◆ Excerpt to read:
= = =
As suggested above (and which I think is an interesting avenue regardless) if codegen can't handle anything but bias adds now or in the future due to the design of the system then we would need to rescope what this version of matmul codegen is doing. If codegen has the same limits as ukernels (note that ukernel != mmt4d) - which can't fuse beyond what they were coded to fuse - then matmul codegen should scope itself to generating ukernels. Global dispatch fusion decisions are not something we want to make based on limitations of certain target codegen approaches. Codegenning a ukernel is a strict subset of codegenning a full dispatch and should be the easy case to walk forward you want without disrupting the whole system. Basically, if matmul codegen on a particular arch cannot work on the dispatch level then we need to scope it below that level, not limit all dispatches on all archs to what current matmul codegen can handle.

I'm mainly saying this as a way to avoid sidelining matmul codegen even further: if it becomes easier to build, maintain, and deploy hand-authored ukernels than to use matmul codegen as it can't provide the benefits it's intended for (not requiring ukernel-style fixed function definitions and arch-specific global program changes and other sorts of hand-holding) then focus will shift toward more ukernels and less codegen. At the point we have two very high level paths for executing fixed function matmuls that require forks of the entire model/compilation flow we're going to have to pick only one to support and that will be the one we can guarantee performance with. Let's try to avoid having to make those decisions - the thing that will force such a decision is trying to make dispatch-level fusion decisions :)

qedawkins commented 10 months ago

Gah, that was way more than I could type on my phone. I think your response there is directed at the start of the thread (and maybe I'm just adding noise at this point), but my understanding for the motivation behind such knobs initially was to enable extra fusion, not disable the ones we have on right now. This is kind of what I'm trying to glean with my line of questioning, and that is whether there is any room in our compiler for extra fusion decisions like that. Flash attention, which while very much so tied to a framework-level view of ML models, still showed that there is room for fusions on some architectures that might fundamentally not be worth it on others. FA (and anything FA-like) might end up being a "universally lucrative thing," but it does cost parallelism. Such decisions always have tradeoffs and I'm wondering how we balance that without being making arch-specific decisions.
= = =
◆ Required work:
1. According to the parenthetical in the thread excerpt, what things is matmul codegen intended not to require?
2. Reproduce the thread excerpt word for word, starting at the words "I'm mainly saying" and ending after "fusion decisions :)".

◆ Dataset content:
= = =
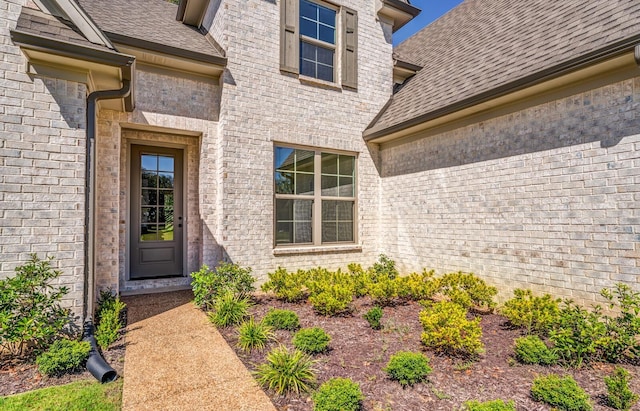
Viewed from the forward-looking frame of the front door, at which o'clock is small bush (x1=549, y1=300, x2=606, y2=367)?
The small bush is roughly at 11 o'clock from the front door.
= = =
◆ Results for the exercise:
1.
- ukernel-style fixed function definitions
- arch-specific global program changes
- other sorts of hand-holding

2.
I'm mainly saying this as a way to avoid sidelining matmul codegen even further: if it becomes easier to build, maintain, and deploy hand-authored ukernels than to use matmul codegen as it can't provide the benefits it's intended for (not requiring ukernel-style fixed function definitions and arch-specific global program changes and other sorts of hand-holding) then focus will shift toward more ukernels and less codegen. At the point we have two very high level paths for executing fixed function matmuls that require forks of the entire model/compilation flow we're going to have to pick only one to support and that will be the one we can guarantee performance with. Let's try to avoid having to make those decisions - the thing that will force such a decision is trying to make dispatch-level fusion decisions :)